We were pleased that the ride wasn't nearly as tedious as we'd imagined. Kim and I camped out on the floor of the aisle, making the most of the situation. Everyone on the bus dozed off, and before we knew it we had arrived at the southern Caribbean border town of Sixaola.
Suitcases in hand, we followed the crowd two blocks up the street to a hill. At the top, Kim and I got our passports exit-stamped out of Costa Rica, and then crossed the rickety bridge leading south. Rotted holes in the wooden slats along the bridge allowed pedestrians a view of an unsettling 100-foot drop to the river below. Visitors with a healthy fear of heights have three options: either take a bus over, turn back, or just grin and bear it. We chose the latter. A young Panamanian boy offered to help us carry our bags for $1, but we politely declined.
Reaching the other side of the bridge felt a bit like cheating death. Here, the Panamanian customs officials greeted us with somewhat unwelcome news. They demanded proof that we had plans to leave the country within 90 days -- and claimed that only a bus or plane ticket would suffice. The transportation ticket office, responsible for selling such bus tickets, was conveniently located right next door.
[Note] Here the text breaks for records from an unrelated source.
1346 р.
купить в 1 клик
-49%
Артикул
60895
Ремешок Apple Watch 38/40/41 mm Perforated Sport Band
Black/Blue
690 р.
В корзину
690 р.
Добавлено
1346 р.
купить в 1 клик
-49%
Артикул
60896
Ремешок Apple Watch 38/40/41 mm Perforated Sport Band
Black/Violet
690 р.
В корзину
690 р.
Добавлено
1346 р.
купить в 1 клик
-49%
This was obviously a ruse used to force unknowing visitors into buying an $11 ticket to San Jose. Grumbling, we paid for this passage-- which we were never going to use -- in order to satisfy the requirement, and ponied up the $5 entrance fee into the country. We hired a taxi to drive us 45 minutes to Almirante, where a ferry departs hourly for Bocas del Toro. (There used to be a more scenic departure point from the nearby town of Changuinola, but that route is now flooded and has been out of order for the better part of a year.)
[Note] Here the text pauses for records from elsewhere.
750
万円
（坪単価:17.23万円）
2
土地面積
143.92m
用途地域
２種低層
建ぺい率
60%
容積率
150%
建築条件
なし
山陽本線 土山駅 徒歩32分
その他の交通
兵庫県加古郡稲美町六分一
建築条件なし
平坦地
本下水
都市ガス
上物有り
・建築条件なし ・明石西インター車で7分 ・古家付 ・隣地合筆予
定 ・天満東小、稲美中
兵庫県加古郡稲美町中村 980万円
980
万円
After a gorgeous 20-minute cruise, the boat pulled up to the dock in central Bocas del Toro. The quiet port town exuded a laid-back ambiance, with colorful buildings that neatly reflected off the Caribbean sea. We were both relieved to find that the long journey was entirely worthwhile. Kim and I ate a typical lunch from the dock at the Pirate restaurant. The meal was exactly the same as a Costa Rican casado (rice, beans, salad and a meat) -- except that the rice was cooked in delicious coconut milk, a Caribbean specialty.
Having gained an hour upon entering Panama, it was now nearing 6:00 p.m. Kim and I checked into the Bahia del Sol Bed and Breakfast, and were greeted by a friendly American couple named Jack and Lee. Their inviting wooden home rests just outside of town in a quiet residential district -- and, like all destinations within five minutes of town, costs only $.50 to travel to via taxi.
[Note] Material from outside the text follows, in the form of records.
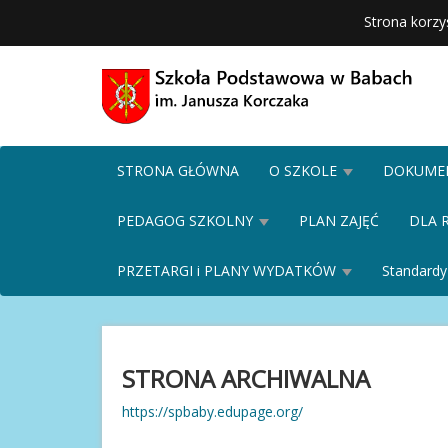
Strona korzy
STRONA GŁÓWNA
O SZKOLE
DOKUME
PEDAGOG SZKOLNY
PLAN ZAJĘĆ
DLA 
PRZETARGI i PLANY WYDATKÓW
Standardy
STRONA ARCHIWALNA
https://spbaby.edupage.org/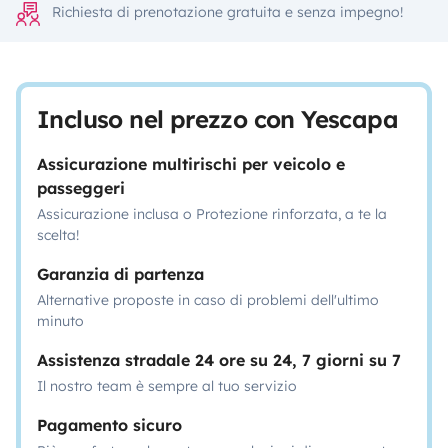
Richiesta di prenotazione gratuita e senza impegno!
Incluso nel prezzo con Yescapa
Assicurazione multirischi per veicolo e
passeggeri
Assicurazione inclusa o Protezione rinforzata, a te la
scelta!
Garanzia di partenza
Alternative proposte in caso di problemi dell'ultimo
minuto
Assistenza stradale 24 ore su 24, 7 giorni su 7
Il nostro team è sempre al tuo servizio
Pagamento sicuro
While collapsing onto our suite's plush canopy bed was tempting after such a weary day of travel, we somehow resisted the urge. Instead, we went for a walk into town and enjoyed one of the most stunning sunsets I have ever witnessed. The sun's fading light cast shades of hot pink and cerulean blue over the Caribbean waters, which were so incredibly clear that the tropical fish pecking algae off rocks could be seen 10-15 feet below the surface. That night, I dreamed of underwater explorations in anticipation of tomorrow's dives.